Mission

The American Museum of Asmat Art at St. Thomas engages students and the global community through preserving, exhibiting, and interpreting the art of the Asmat people, in order to expand human understanding and promote intercultural awareness.

Vision

The vision of the American Museum of Asmat Art at St. Thomas is to be a preeminent teaching collection, interdisciplinary in nature and programmatically diverse, that promotes global understanding of Asmat art and culture consistent with the mission and values of the University of St. Thomas.

More about the Museum

The American Museum of Asmat Art at the University of St. Thomas (AMAA@UST) is an integral part of the University of St. Thomas in Minnesota. It is dedicated to the art and culture of the Asmat people, who live on the southwest coast of the island of New Guinea, which is situated directly north of Australia in the southwest Pacific Ocean.

The AMAA@UST has one of the largest collection of Asmat art in the country, with more than 2,900 objects. Most of the works date from the mid 20th century to the present.
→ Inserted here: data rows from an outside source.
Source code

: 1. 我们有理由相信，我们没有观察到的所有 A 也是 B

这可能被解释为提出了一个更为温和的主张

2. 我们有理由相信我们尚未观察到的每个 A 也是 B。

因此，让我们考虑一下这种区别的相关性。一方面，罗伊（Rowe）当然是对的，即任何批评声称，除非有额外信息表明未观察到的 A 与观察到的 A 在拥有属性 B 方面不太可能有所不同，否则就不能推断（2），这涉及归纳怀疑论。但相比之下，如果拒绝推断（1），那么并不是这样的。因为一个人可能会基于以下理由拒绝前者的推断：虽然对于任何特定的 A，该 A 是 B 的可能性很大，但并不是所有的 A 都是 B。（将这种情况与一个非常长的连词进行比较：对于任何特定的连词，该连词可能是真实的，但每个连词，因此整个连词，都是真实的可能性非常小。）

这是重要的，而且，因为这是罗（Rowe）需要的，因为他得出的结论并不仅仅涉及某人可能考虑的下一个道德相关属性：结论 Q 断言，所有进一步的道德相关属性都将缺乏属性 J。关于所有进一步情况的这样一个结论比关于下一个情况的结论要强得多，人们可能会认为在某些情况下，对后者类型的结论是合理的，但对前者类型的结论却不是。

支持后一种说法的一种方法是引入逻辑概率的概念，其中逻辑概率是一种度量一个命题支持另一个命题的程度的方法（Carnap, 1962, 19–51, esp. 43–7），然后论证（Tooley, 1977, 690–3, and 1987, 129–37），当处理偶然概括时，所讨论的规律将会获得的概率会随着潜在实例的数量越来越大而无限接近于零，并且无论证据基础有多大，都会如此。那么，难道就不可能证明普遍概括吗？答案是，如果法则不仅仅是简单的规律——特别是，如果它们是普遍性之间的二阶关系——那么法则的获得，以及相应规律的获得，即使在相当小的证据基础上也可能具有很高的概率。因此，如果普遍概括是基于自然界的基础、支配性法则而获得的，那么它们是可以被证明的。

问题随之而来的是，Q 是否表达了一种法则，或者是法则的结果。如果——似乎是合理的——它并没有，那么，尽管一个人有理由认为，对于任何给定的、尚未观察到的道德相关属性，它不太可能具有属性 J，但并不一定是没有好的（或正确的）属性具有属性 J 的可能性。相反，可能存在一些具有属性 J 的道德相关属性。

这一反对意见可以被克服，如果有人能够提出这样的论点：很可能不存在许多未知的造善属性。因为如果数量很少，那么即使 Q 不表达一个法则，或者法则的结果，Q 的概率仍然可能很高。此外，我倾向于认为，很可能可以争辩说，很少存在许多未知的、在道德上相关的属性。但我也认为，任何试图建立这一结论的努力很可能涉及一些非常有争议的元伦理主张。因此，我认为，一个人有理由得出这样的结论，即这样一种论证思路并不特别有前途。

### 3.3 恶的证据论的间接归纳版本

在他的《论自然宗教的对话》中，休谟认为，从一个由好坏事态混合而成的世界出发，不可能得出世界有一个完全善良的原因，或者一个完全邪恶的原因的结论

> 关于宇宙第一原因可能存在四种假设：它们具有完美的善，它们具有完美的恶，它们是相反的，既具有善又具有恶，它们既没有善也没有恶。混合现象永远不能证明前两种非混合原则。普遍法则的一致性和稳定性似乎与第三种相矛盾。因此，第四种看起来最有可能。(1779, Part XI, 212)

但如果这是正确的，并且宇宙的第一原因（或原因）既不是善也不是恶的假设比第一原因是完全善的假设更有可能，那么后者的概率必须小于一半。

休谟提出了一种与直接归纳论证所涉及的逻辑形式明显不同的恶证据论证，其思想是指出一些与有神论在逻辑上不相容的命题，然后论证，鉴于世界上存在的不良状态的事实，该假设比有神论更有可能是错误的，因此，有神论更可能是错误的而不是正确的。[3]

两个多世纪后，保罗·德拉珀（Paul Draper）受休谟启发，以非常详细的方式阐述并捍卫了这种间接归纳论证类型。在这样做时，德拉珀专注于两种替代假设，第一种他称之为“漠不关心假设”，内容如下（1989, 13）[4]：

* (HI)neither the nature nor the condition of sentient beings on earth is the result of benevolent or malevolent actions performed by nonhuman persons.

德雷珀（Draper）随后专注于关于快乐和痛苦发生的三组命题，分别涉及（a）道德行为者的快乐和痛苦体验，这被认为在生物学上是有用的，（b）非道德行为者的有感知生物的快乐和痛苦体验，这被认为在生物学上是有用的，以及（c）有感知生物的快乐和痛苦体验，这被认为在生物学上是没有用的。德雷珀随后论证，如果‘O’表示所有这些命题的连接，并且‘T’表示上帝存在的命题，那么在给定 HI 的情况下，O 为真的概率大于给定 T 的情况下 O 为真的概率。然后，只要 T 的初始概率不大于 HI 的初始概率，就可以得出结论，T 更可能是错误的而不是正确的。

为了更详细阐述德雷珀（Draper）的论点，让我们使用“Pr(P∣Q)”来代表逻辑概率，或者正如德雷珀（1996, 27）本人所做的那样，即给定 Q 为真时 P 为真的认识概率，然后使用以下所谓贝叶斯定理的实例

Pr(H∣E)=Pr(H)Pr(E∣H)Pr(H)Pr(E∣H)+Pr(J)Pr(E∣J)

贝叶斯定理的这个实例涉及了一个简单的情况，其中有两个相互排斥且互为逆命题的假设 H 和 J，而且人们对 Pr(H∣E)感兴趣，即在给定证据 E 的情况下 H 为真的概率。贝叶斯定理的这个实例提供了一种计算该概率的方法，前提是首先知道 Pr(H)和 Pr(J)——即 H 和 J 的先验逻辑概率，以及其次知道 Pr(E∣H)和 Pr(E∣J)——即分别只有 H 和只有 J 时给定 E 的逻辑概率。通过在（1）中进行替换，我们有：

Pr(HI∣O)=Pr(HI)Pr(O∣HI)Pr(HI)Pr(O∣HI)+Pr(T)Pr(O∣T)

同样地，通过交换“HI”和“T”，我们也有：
The collection originally was formed by missionaries from the Crosier Fathers and Brothers, a Catholic religious Order, who worked in the Asmat region beginning in 1958. The museum had two previous homes in Hastings, Nebraska and Shoreview, Minnesota. In 2007, the Crosiers, wishing to place the collection in a setting where it would be used to educate students and the public about Asmat art and culture, gave it to the University of St. Thomas. The museum's Gallery, located on the second floor of the Anderson Student Center on the University's St. Paul campus opened in 2012.

The Gallery is divided into two sections: a permanent section, which displays Asmat ancestor poles (bis), canoes, and other large-scale works and a rotating exhibition section, which presents regularly changing exhibitions on different aspects of Asmat art and culture using works drawn from the collection. The museum’s collection continues to grow and the AMAA@UST forms an integral part of the University’s broader commitment to fostering respect and appreciation for cultural diversity and the artistic achievements of all of humanity and of the Department of Art History’s dedication to teaching global arts in context.